The SEC says that from 2020 to July 2023, at least 362 JPMS clients signed one of those confidential releases, in exchange for payments ranging from $1,000 to $165,000. It’s not clear that JPMorgan ever actually enforced any of the pre-taliation agreements, and in at least a few cases JPMorgan even voluntarily self-reported its disputes with customers to FINRA (the regulator for broker-dealers) anyway.
Once the SEC began investigating the pre-taliation agreements, JPMorgan added language to clarify that customers could always report to the SEC if they so choose, and sent communications to all customers who had already signed the releases emphasizing that same point.
Lessons for the Rest of Us
I mean, the lesson here is pretty simple: the SEC views pre-taliation risk as expansively as possible, so companies need to think hard about how pre-taliation might exist within your business contracts and then fix those problematic clauses, pronto.
A good example of what that remediation might look like comes from real estate firm CBRE, which settled its own pre-taliation case last year with a $1.4 million fine. That case did involve employee severance agreements rather than settlements with customers, but consider the remediation CBRE undertook and which was praised by the SEC:
- Within one month of learning about the SEC investigation, revising all its U.S. severance agreement templates to assure compliance; followed by an audit of similar agreements worldwide, reviewing some 300 templates used by CBRE affiliates in 54 countries.
- Updating the CBRE Code of Conduct to add new language against pre-taliation.
- Training more than 50 members of the compliance team globally on the Rule 21F-17 language added to all relevant templates;
- Undertaking a mandatory re-certification process, where more than 100,000 employees worldwide certified that they had reviewed the updated Code of Conduct, and attested to their understanding that they were always free to bring concerns to regulators without any advanced notice to CBRE.
The first three of those four bullet points could fit just as easily to contracts with customers as to contracts with employees. Audits, standardized templates, training, policy language — those are good, effective steps regardless of the contract’s counter-party.
The other notable point here is that $18 million penalty, easily the largest pre-taliation penalty we’ve ever seen.
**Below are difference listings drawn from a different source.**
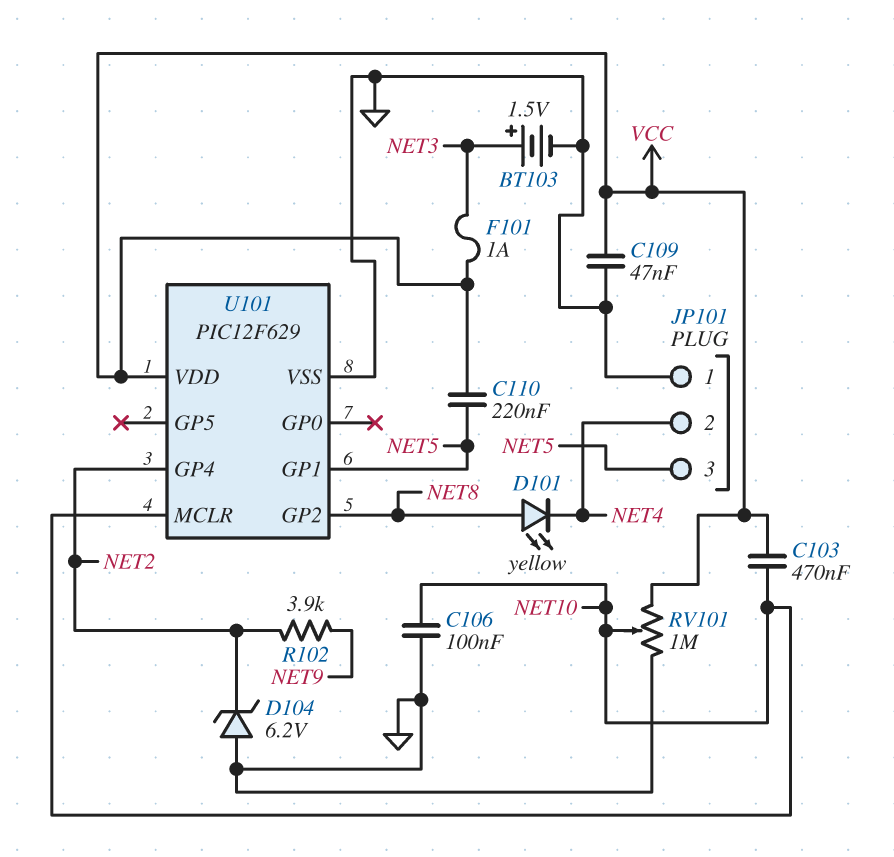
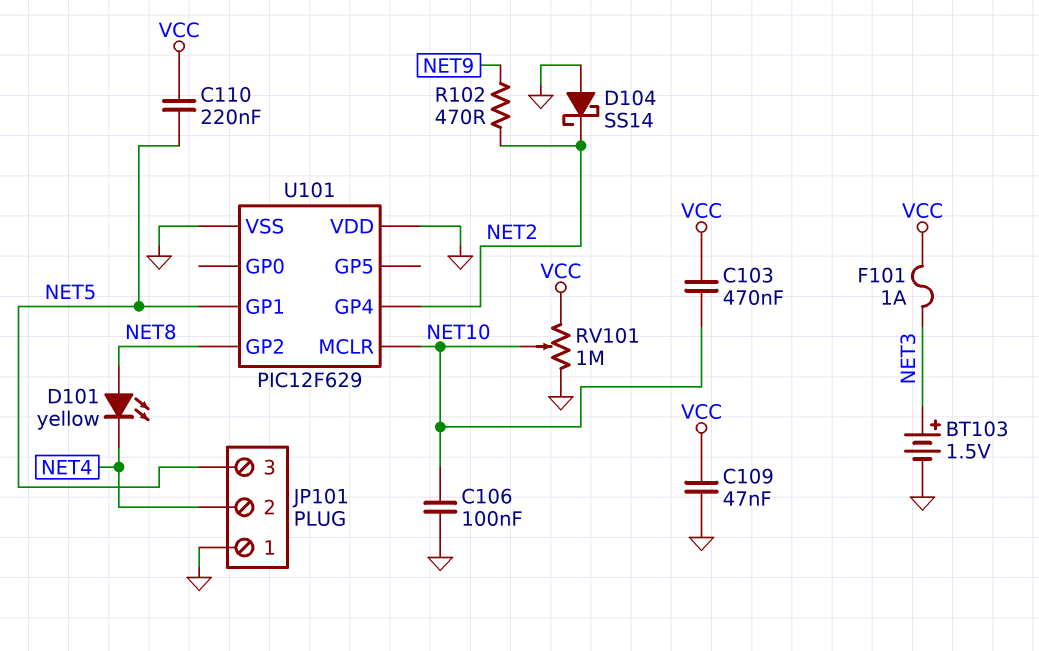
D104: zener 6.2V (A GND, K NET2) -> schottky SS14 (A GND, K NET2)
R102: 3.9k (NET2, NET9) -> 470 (NET2, NET9)
U101 pin VDD: VCC -> GND

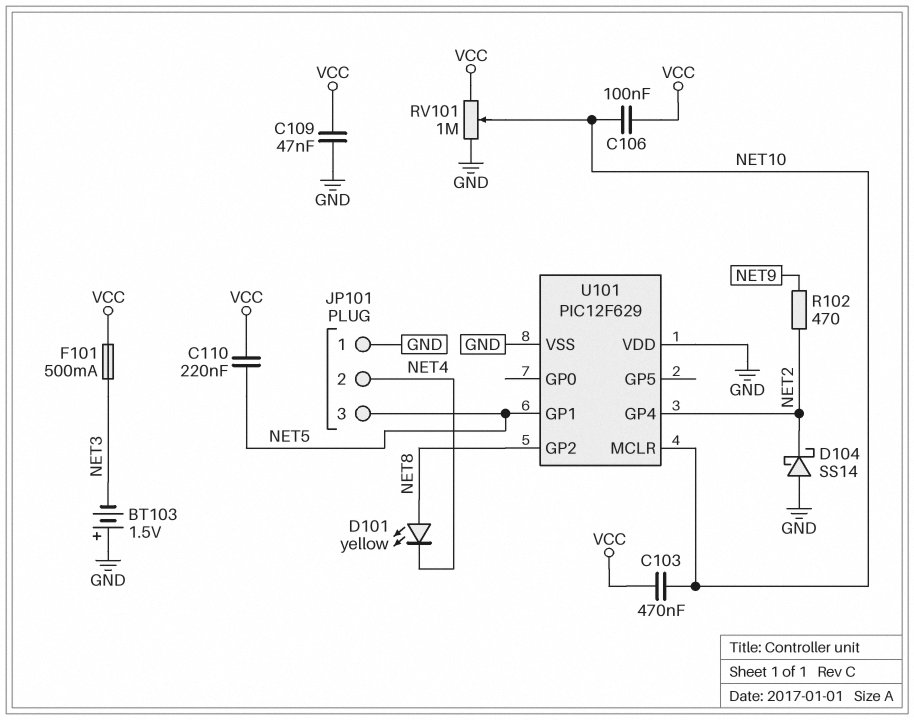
BT103: 1.5V (plus NET3, minus GND) -> 1.5V (plus GND, minus NET3)
C106: 100nF (GND, NET10) -> 100nF (NET10, VCC)
F101: 1A (NET3, VCC) -> 500mA (NET3, VCC)

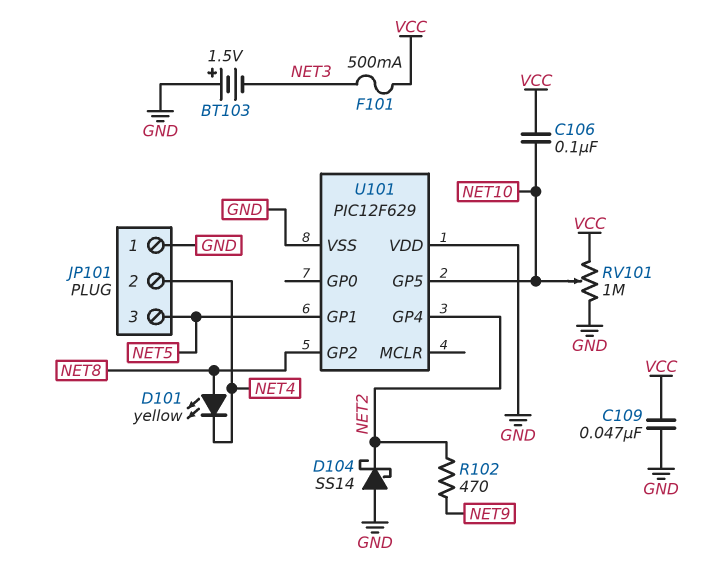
C103: 470nF (NET10, VCC) -> none
C110: 220nF (NET5, VCC) -> none
U101 pin GP5: none -> NET10
U101 pin MCLR: NET10 -> none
Last October the SEC had imposed a $10 million penalty against financial firm D.E. Shaw for pre-taliation language it used in employee severance agreements as recently as 2023; until then, all prior pre-taliation enforcement actions had penalties ranging from a few hundred thousand to just above $1 million.
All those prior cases, however, were for old cases, where the pre-taliation clauses were used in the 2010s or earlier. D.E. Shaw and JPMorgan both had pre-taliation trouble as recently as 2023 — when every large company should already have known that pre-taliation clauses were a real sore point with the agency, and should already have implemented relatively straightforward fixes to end the problem.